• _SELECTED EXTRACT_
For example, one hypothesis, influenced by Piagetian theory, argues that revision requires the ability to “decenter” (Bradford, 1983; Kroll, 1978)—that is, to think like a reader instead of a writer. One of Piaget's observations is that persons identified as concrete operational reasoners have difficulty switching perspectives. If sitting in the back of a classroom, for example, a person may have trouble sketching the room from the perspective of a lecturer standing in front. By analogy, novice writers may have difficulty imagining their drafts from a reader's perspective. If a passage seems clear to the writer, he or she believes that it ought to be immediately clear to the reader also. Novice writers may simply not recognize their reader's confusion and consequently not recognize the need to fill in gaps, to link new information to old information, or to arrange material in the order needed by readers.

Related theories emphasize students' lack of familiarity with academic genres or with the complexity of addressing rhetorical problems (purpose, audience, genre) as well as subject matter problems. What drives revision for mature writers is their awareness of the complex conversation that a piece of writing must join—how its argument must accommodate objections raised by a skeptical reader, for example, while also following the conventions of the genre and contributing something new to the conversation. Expert writers can concentrate on only one or two problems at a time. They need multiple drafts in order to work through their many different goals and rhetorical constraints.

• _TASK DETAILS_
In the revision passage, what does it mean to "decenter"? The lines after the revision passage play no part in this.

• _GIVEN INFORMATION_

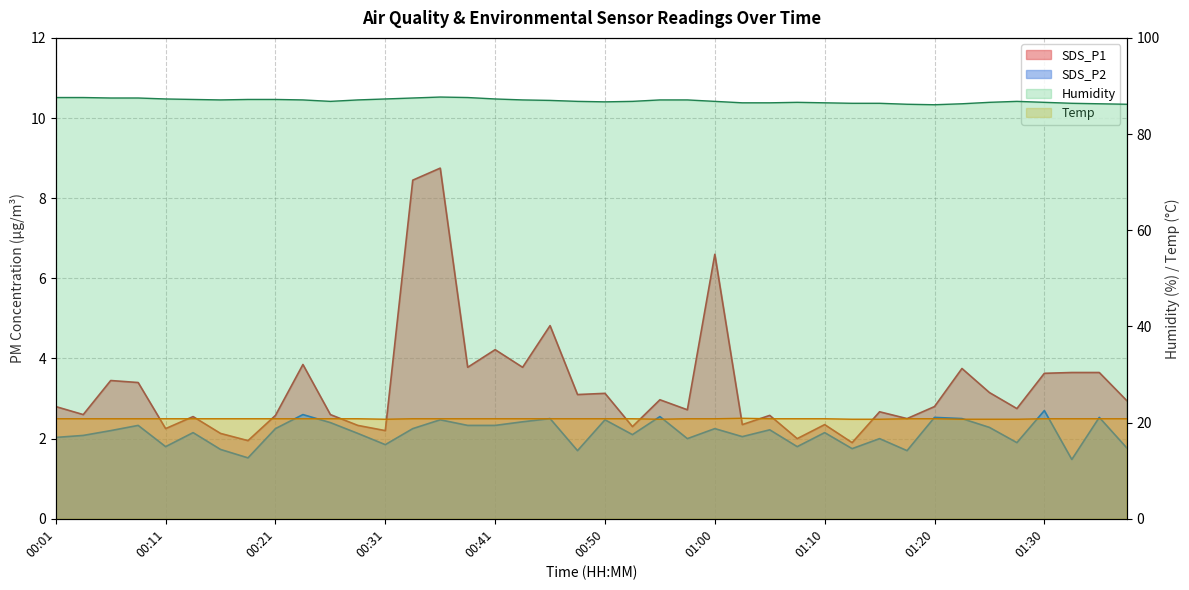

Is it true that SDS_P1 equals 2.7 at 01:15?

True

• _YOUR SOLUTION_
To think like a reader instead of a writer.